Source material:
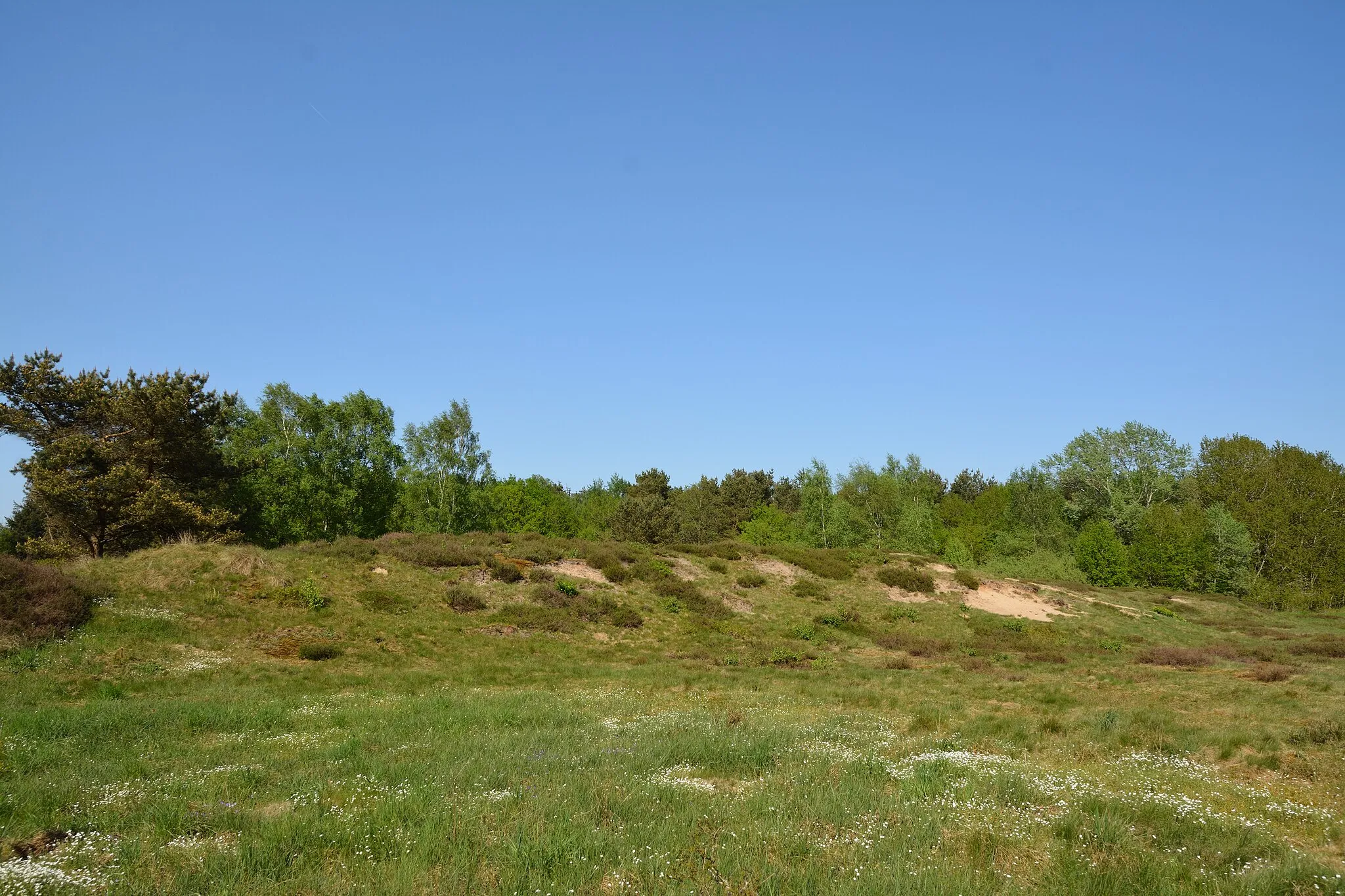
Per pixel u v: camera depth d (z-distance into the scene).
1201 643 40.06
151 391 35.69
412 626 29.12
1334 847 8.67
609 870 7.13
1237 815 9.46
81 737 14.03
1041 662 31.03
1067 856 7.59
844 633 37.34
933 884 6.66
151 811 8.96
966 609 42.44
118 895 6.44
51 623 22.56
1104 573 64.56
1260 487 73.94
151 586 26.78
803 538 70.38
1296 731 14.14
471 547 37.75
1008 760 12.20
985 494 97.19
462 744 13.20
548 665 27.30
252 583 28.73
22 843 7.90
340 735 14.62
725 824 8.52
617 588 37.94
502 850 7.47
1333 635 41.47
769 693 22.28
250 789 10.38
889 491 71.88
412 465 57.31
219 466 40.19
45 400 37.38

Brief:
Exactly as written, copy the lines from the one containing "340 735 14.62" to the end of the entries, both ends included.

Response area:
340 735 14.62
725 824 8.52
617 588 37.94
502 850 7.47
1333 635 41.47
769 693 22.28
250 789 10.38
889 491 71.88
412 465 57.31
219 466 40.19
45 400 37.38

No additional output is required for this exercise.